### To do
Exact transcript, pictures excluded: write out every record below.

------ Extracted material

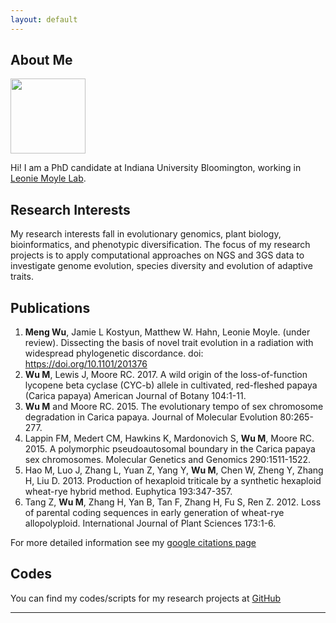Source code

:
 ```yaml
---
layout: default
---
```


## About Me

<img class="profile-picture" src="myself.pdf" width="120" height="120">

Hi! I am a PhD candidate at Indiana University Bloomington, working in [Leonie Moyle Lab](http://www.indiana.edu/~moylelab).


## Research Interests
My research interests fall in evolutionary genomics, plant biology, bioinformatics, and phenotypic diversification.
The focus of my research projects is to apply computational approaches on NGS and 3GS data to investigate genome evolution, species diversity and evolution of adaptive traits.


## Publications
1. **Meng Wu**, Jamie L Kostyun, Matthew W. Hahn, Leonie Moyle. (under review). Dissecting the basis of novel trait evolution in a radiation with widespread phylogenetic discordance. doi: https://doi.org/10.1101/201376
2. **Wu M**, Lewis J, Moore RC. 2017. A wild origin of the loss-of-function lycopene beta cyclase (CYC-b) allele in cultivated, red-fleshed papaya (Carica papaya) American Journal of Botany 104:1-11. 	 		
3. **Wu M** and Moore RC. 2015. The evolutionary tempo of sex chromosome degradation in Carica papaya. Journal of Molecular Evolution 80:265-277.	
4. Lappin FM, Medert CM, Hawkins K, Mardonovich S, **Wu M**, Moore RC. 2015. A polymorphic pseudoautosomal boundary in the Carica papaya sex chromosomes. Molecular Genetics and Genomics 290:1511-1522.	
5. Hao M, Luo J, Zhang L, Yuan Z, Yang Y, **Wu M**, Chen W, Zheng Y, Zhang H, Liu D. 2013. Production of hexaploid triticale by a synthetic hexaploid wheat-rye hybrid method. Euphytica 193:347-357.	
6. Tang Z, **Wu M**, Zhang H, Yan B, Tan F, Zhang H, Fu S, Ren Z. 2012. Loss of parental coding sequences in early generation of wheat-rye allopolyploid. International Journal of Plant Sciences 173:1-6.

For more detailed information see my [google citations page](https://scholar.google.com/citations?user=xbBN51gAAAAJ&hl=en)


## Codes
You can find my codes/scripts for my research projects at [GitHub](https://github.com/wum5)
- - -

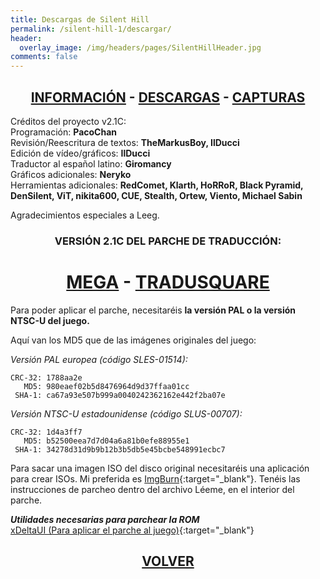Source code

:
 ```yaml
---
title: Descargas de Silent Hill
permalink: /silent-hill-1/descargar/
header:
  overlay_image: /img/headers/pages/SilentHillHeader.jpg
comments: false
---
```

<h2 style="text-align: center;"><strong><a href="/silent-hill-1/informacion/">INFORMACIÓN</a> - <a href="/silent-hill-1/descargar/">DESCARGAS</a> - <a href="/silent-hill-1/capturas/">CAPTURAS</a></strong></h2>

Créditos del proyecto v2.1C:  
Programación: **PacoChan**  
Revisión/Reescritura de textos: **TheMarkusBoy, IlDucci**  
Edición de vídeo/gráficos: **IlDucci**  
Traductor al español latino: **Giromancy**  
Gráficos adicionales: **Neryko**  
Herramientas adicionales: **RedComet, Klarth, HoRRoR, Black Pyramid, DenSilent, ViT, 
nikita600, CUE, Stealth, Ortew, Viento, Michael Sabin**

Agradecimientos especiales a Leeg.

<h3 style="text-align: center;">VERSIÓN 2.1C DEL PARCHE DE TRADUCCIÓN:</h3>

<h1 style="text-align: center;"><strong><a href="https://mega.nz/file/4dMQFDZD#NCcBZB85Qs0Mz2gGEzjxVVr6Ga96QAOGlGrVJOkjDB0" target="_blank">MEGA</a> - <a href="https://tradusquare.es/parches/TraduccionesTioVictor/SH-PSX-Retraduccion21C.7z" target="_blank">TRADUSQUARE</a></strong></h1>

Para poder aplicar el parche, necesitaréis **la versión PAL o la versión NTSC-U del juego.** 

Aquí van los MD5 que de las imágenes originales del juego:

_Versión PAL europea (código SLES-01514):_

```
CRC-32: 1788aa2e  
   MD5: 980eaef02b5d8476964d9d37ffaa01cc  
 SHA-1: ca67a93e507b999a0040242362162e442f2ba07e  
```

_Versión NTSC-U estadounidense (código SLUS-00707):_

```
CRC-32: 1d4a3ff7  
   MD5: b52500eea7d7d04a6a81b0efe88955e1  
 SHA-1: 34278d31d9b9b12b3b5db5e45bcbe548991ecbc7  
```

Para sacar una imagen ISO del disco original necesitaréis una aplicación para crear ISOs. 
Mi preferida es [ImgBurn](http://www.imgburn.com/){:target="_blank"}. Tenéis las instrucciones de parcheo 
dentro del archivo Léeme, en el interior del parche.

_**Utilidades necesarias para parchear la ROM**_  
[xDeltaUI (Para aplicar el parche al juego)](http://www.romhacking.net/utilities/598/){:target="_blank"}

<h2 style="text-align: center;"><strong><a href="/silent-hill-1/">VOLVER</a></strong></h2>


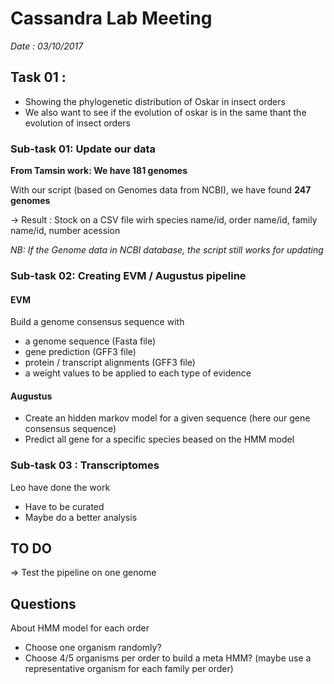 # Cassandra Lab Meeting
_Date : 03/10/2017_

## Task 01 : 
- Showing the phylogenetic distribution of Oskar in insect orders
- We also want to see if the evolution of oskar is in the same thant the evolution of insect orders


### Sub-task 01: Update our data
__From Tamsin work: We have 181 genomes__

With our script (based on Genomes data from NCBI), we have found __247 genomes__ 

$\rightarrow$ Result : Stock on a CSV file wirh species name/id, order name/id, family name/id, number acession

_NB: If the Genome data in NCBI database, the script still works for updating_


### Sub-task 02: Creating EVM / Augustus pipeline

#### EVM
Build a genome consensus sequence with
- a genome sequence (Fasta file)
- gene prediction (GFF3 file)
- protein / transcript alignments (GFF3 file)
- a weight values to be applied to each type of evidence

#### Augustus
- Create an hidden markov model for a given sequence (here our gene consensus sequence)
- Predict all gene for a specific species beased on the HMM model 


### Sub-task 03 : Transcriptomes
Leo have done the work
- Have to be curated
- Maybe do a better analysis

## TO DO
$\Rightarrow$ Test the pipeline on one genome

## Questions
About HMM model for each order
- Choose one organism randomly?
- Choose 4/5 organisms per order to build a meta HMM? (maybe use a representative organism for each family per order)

------------

### Problem solution
Source code

:
 ```yaml
---
layout: default
---
```


## About Me

<img class="profile-picture" src="myself.pdf" width="120" height="120">

Hi! I am a PhD candidate at Indiana University Bloomington, working in [Leonie Moyle Lab](http://www.indiana.edu/~moylelab).


## Research Interests
My research interests fall in evolutionary genomics, plant biology, bioinformatics, and phenotypic diversification.
The focus of my research projects is to apply computational approaches on NGS and 3GS data to investigate genome evolution, species diversity and evolution of adaptive traits.


## Publications
1. **Meng Wu**, Jamie L Kostyun, Matthew W. Hahn, Leonie Moyle. (under review). Dissecting the basis of novel trait evolution in a radiation with widespread phylogenetic discordance. doi: https://doi.org/10.1101/201376
2. **Wu M**, Lewis J, Moore RC. 2017. A wild origin of the loss-of-function lycopene beta cyclase (CYC-b) allele in cultivated, red-fleshed papaya (Carica papaya) American Journal of Botany 104:1-11. 	 		
3. **Wu M** and Moore RC. 2015. The evolutionary tempo of sex chromosome degradation in Carica papaya. Journal of Molecular Evolution 80:265-277.	
4. Lappin FM, Medert CM, Hawkins K, Mardonovich S, **Wu M**, Moore RC. 2015. A polymorphic pseudoautosomal boundary in the Carica papaya sex chromosomes. Molecular Genetics and Genomics 290:1511-1522.	
5. Hao M, Luo J, Zhang L, Yuan Z, Yang Y, **Wu M**, Chen W, Zheng Y, Zhang H, Liu D. 2013. Production of hexaploid triticale by a synthetic hexaploid wheat-rye hybrid method. Euphytica 193:347-357.	
6. Tang Z, **Wu M**, Zhang H, Yan B, Tan F, Zhang H, Fu S, Ren Z. 2012. Loss of parental coding sequences in early generation of wheat-rye allopolyploid. International Journal of Plant Sciences 173:1-6.

For more detailed information see my [google citations page](https://scholar.google.com/citations?user=xbBN51gAAAAJ&hl=en)


## Codes
You can find my codes/scripts for my research projects at [GitHub](https://github.com/wum5)
- - -

Source code

:
 ```yaml
---
title: Descargas de Silent Hill
permalink: /silent-hill-1/descargar/
header:
  overlay_image: /img/headers/pages/SilentHillHeader.jpg
comments: false
---
```

<h2 style="text-align: center;"><strong><a href="/silent-hill-1/informacion/">INFORMACIÓN</a> - <a href="/silent-hill-1/descargar/">DESCARGAS</a> - <a href="/silent-hill-1/capturas/">CAPTURAS</a></strong></h2>

Créditos del proyecto v2.1C:  
Programación: **PacoChan**  
Revisión/Reescritura de textos: **TheMarkusBoy, IlDucci**  
Edición de vídeo/gráficos: **IlDucci**  
Traductor al español latino: **Giromancy**  
Gráficos adicionales: **Neryko**  
Herramientas adicionales: **RedComet, Klarth, HoRRoR, Black Pyramid, DenSilent, ViT, 
nikita600, CUE, Stealth, Ortew, Viento, Michael Sabin**

Agradecimientos especiales a Leeg.

<h3 style="text-align: center;">VERSIÓN 2.1C DEL PARCHE DE TRADUCCIÓN:</h3>

<h1 style="text-align: center;"><strong><a href="https://mega.nz/file/4dMQFDZD#NCcBZB85Qs0Mz2gGEzjxVVr6Ga96QAOGlGrVJOkjDB0" target="_blank">MEGA</a> - <a href="https://tradusquare.es/parches/TraduccionesTioVictor/SH-PSX-Retraduccion21C.7z" target="_blank">TRADUSQUARE</a></strong></h1>

Para poder aplicar el parche, necesitaréis **la versión PAL o la versión NTSC-U del juego.** 

Aquí van los MD5 que de las imágenes originales del juego:

_Versión PAL europea (código SLES-01514):_

```
CRC-32: 1788aa2e  
   MD5: 980eaef02b5d8476964d9d37ffaa01cc  
 SHA-1: ca67a93e507b999a0040242362162e442f2ba07e  
```

_Versión NTSC-U estadounidense (código SLUS-00707):_

```
CRC-32: 1d4a3ff7  
   MD5: b52500eea7d7d04a6a81b0efe88955e1  
 SHA-1: 34278d31d9b9b12b3b5db5e45bcbe548991ecbc7  
```

Para sacar una imagen ISO del disco original necesitaréis una aplicación para crear ISOs. 
Mi preferida es [ImgBurn](http://www.imgburn.com/){:target="_blank"}. Tenéis las instrucciones de parcheo 
dentro del archivo Léeme, en el interior del parche.

_**Utilidades necesarias para parchear la ROM**_  
[xDeltaUI (Para aplicar el parche al juego)](http://www.romhacking.net/utilities/598/){:target="_blank"}

<h2 style="text-align: center;"><strong><a href="/silent-hill-1/">VOLVER</a></strong></h2>


 # Cassandra Lab Meeting
_Date : 03/10/2017_

## Task 01 : 
- Showing the phylogenetic distribution of Oskar in insect orders
- We also want to see if the evolution of oskar is in the same thant the evolution of insect orders


### Sub-task 01: Update our data
__From Tamsin work: We have 181 genomes__

With our script (based on Genomes data from NCBI), we have found __247 genomes__ 

$\rightarrow$ Result : Stock on a CSV file wirh species name/id, order name/id, family name/id, number acession

_NB: If the Genome data in NCBI database, the script still works for updating_


### Sub-task 02: Creating EVM / Augustus pipeline

#### EVM
Build a genome consensus sequence with
- a genome sequence (Fasta file)
- gene prediction (GFF3 file)
- protein / transcript alignments (GFF3 file)
- a weight values to be applied to each type of evidence

#### Augustus
- Create an hidden markov model for a given sequence (here our gene consensus sequence)
- Predict all gene for a specific species beased on the HMM model 


### Sub-task 03 : Transcriptomes
Leo have done the work
- Have to be curated
- Maybe do a better analysis

## TO DO
$\Rightarrow$ Test the pipeline on one genome

## Questions
About HMM model for each order
- Choose one organism randomly?
- Choose 4/5 organisms per order to build a meta HMM? (maybe use a representative organism for each family per order)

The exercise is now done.